--- PROVIDED DATA Enclosed Below ---
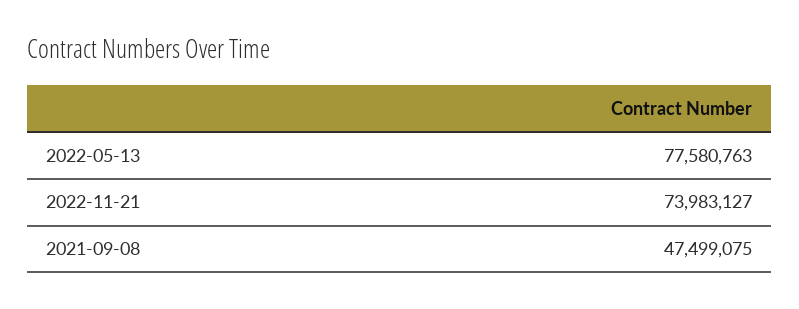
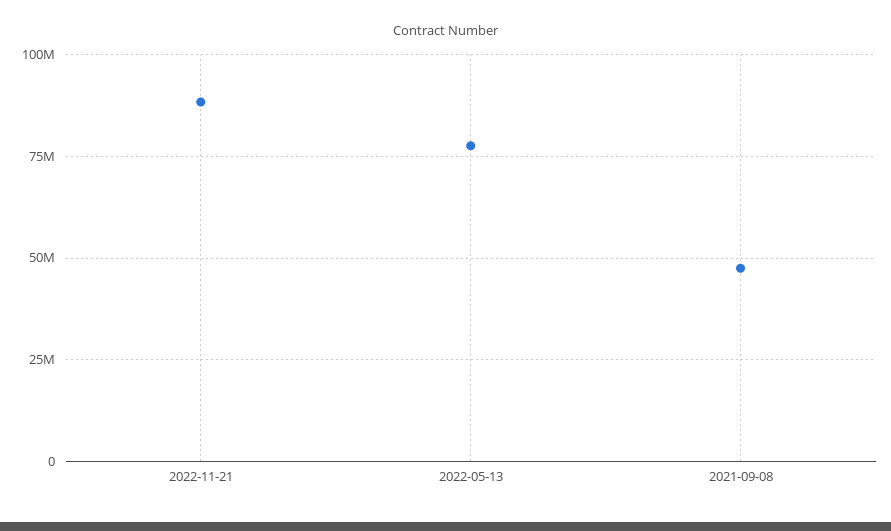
2022-11-21: 73983127 -> 87500000

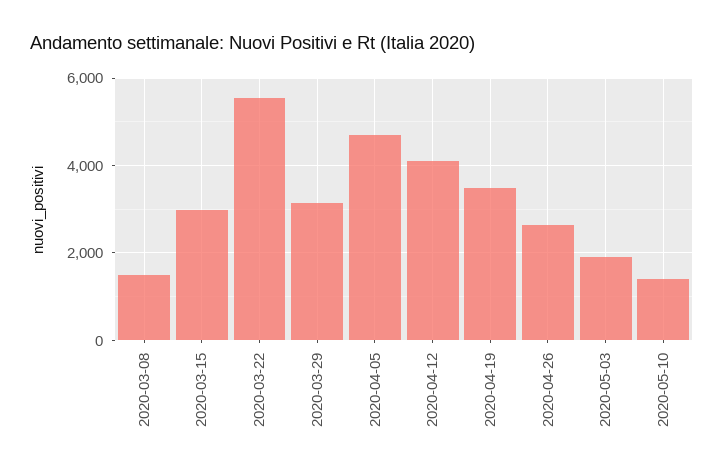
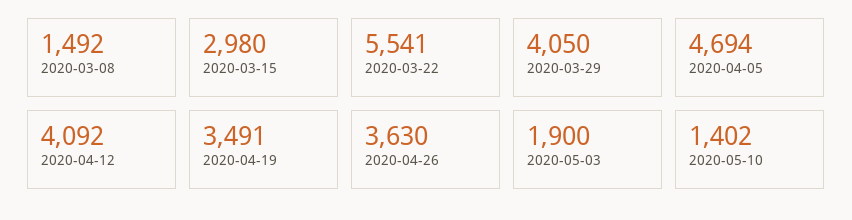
2020-03-29: 3200 -> 4050
2020-04-26: 2600 -> 3630

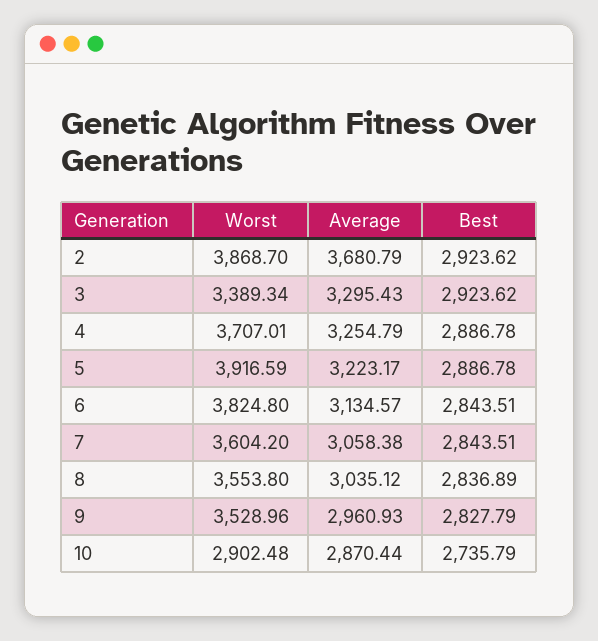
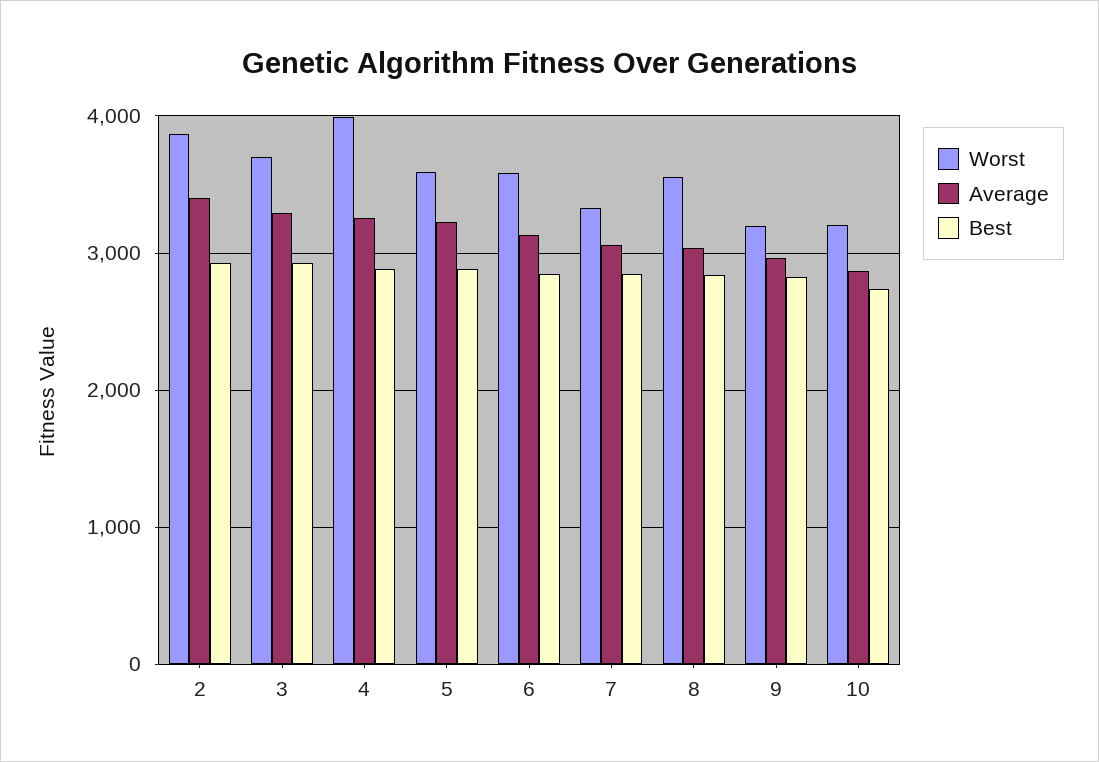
Average, 2: 3680.79 -> 3400
Worst, 3: 3389.34 -> 3700
Worst, 4: 3707.01 -> 4000
Worst, 5: 3916.59 -> 3600
Worst, 6: 3824.8 -> 3600
Worst, 7: 3604.2 -> 3300
Worst, 9: 3528.96 -> 3200
Worst, 10: 2902.48 -> 3200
--- End of Enclosed PROVIDED DATA ---
Every line in the data above that contains "Worst" needs to be copied.

● **COMPLETED EXERCISE**
Worst, 3: 3389.34 -> 3700
Worst, 4: 3707.01 -> 4000
Worst, 5: 3916.59 -> 3600
Worst, 6: 3824.8 -> 3600
Worst, 7: 3604.2 -> 3300
Worst, 9: 3528.96 -> 3200
Worst, 10: 2902.48 -> 3200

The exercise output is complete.